As the CEO and co-founder of Propeller, a lot of people ask me about the future of the industry. For me, it comes down to surveying and worksite management. The best metaphor I’ve found to explain the evolution of worksite management is the shift from traditional to mobile banking.
Today, people monitor their money’s movement using bank websites and apps. Knowing how much you have available allows you to spend, plan, and generally live life.
Understanding material movement (as opposed to money movement) is also vital for the construction, mining, aggregates, and waste management industries. People do that with complete site surveys. If you’re moving or measuring earth (or trash), surveys tell you the lay of the land—literally.
Yet for most of the modern age, it’s been time-consuming and expensive to collect complete site survey information. This is not surprising; the size of a site and its physical terrain can prove time-consuming to survey by foot with a base and rover. (And many surveyors we work with have shared how time-poor their teams are.)
It’s a tradeoff between speed and accuracy. You can get data quickly, but it might be inaccurate or you could take more time to get an accurate measurement. In many industries complete site surveys happen monthly, traditionally. But a lot can change in a month.
It’s like how paper bank statements used to be. Before smartphones and the internet, you got a statement from your bank monthly. That’s it.
How do you conduct business, buy goods, and remain solvent if you only get an update on your bank account monthly? You meticulously balance your checkbook until the next statement comes.
Doing so for yourself is doable, if inconvenient from a modern perspective. But imagine having to balance the “checkbook” for everything and everyone on an entire worksite.
Balancing your checkbook
With the commercialization of modern GPS technology like RTK in the 1990s, surveying tools took a big leap forward. After the mid-2000s, a base and rover became more commonplace on worksites.
With them, foremen could measure general progress by shooting a point. Like balancing your checkbook by hand to see if you have the funds to get a new car, it’s an improvement.
But innovation hasn’t continued to increase. In construction, for example, there’s a widening digitization gap with other industries that’s grown in the past 40 years.
As of 2019, construction is one of the least digitized sectors in the world, according to McKinsey. This gap, among other things, has led to a lack of construction project data that’s costing businesses $177B annually in the US alone.
So how do we go from “balancing our checkbooks” to something more up-to-date?
Instant account balances—anywhere, anytime with mobile banking
In the last five years, commercial drones have become cheaper and more reliable; airspace has been deregulated (or, in some places, more regulated). Coupled with processing and visualization software, drones are changing the site management game.

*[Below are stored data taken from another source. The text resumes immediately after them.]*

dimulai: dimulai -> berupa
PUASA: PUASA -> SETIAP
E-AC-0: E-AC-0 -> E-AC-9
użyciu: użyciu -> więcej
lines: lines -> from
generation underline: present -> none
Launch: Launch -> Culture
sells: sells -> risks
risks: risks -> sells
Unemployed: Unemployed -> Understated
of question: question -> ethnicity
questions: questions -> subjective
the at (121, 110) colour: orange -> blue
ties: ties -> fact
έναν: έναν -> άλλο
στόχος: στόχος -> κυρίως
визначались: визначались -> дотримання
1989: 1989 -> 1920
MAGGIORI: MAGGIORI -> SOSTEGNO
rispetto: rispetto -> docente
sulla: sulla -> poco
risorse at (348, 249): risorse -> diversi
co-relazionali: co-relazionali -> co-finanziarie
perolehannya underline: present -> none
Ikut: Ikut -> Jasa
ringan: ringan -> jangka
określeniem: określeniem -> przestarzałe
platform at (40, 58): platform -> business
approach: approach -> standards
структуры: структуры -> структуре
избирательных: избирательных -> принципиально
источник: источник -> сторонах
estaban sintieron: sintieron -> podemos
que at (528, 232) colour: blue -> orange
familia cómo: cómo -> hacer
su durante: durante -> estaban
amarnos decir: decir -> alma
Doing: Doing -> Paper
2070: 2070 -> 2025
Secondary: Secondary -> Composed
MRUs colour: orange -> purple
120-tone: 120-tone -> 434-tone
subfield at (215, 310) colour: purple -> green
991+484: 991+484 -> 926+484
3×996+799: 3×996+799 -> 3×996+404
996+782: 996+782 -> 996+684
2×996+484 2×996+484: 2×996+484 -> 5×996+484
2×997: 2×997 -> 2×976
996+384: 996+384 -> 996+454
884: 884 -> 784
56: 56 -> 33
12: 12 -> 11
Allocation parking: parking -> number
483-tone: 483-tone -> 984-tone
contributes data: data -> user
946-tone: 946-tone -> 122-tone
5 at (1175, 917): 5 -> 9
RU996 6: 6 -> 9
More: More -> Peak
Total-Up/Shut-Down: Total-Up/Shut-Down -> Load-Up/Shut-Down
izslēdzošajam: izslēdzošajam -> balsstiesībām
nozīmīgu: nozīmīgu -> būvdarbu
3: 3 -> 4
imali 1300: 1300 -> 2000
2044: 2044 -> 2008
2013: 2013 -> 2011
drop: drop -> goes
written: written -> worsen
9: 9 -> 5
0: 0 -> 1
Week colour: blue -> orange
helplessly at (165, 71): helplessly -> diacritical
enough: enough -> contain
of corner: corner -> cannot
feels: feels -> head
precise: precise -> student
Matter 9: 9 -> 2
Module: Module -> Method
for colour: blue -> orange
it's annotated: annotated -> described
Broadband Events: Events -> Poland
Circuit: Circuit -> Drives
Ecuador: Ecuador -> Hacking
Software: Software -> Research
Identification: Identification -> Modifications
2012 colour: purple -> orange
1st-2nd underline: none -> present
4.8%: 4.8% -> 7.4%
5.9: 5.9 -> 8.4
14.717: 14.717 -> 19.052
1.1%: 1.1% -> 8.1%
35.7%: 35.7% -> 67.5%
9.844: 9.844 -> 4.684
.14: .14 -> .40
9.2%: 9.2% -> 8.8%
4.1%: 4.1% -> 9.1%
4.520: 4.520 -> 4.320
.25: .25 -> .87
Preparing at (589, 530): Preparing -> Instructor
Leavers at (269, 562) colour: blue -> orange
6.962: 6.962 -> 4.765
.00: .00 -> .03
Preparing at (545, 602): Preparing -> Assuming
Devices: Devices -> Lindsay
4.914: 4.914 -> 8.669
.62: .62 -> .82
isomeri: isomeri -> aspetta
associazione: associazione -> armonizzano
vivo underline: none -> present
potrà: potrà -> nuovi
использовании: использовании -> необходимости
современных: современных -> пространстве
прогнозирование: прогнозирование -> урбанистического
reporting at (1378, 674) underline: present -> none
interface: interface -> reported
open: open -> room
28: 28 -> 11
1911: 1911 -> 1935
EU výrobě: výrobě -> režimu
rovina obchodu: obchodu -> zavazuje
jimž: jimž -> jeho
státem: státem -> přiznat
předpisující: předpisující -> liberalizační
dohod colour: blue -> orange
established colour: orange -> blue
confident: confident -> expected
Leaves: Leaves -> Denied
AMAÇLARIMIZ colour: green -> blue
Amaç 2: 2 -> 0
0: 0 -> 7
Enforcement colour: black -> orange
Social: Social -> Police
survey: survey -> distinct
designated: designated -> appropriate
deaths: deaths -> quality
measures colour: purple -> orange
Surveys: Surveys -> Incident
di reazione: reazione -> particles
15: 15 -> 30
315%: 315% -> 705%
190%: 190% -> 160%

Previously, continuous updates in survey hadn’t existed because we’ve never been able to do them. Surveyors capture only what is absolutely needed on a site because it’s time-intensive to capture data in the first place.
Once captured, it was the sole responsibility of surveyors to process and share that information across worksites. Existing tools don’t really support a future of many data sources, where we stream in bits and pieces on an as-needed basis.
But when technology can make that data-collection pain go to zero, continuous updates become standard. Your complete site survey goes from being a snapshot in time to a near-live version. You go from monthly bank statements to knowing your account balance instantly by checking online.
This is where worksite technology is catching up to mobile banking. Today, you can get fast and accurate site models as frequently as you want to fly a drone. This opens up complete, accurate site surveys to non-surveyors, enabling site management.
“Low balance” alerts, fraud notifications, and more
But what about tomorrow? If you know the complete status of your site (or bank account) right now, it’s not too hard to see how technology can be more predictive.
With up-to-date data, you can start forecasting and preparing for tomorrow. If you know where your site is at right now, figuring out if you need another machine for the week or if someone’s digging in the wrong location becomes easier.
Just like getting “low account balance” alerts or fraud warnings for unauthorized purchases, current account info helps you better plan for tomorrow’s spending. Or, as the case may be on site, a warning that you’ll be under on cubes moved or an alert to move an unneeded machine offsite would be extremely helpful.
This is where worksite management technology is headed. Just like the banking industry, worksites of all kinds are making the journey out of simple reactivity using older survey data to proactivity using up-to-date complete survey information that’s easily accessible.
The next step, as hardware and software advance, will be predictive with data-driven warnings, alerts, and suggestions to make work more efficient.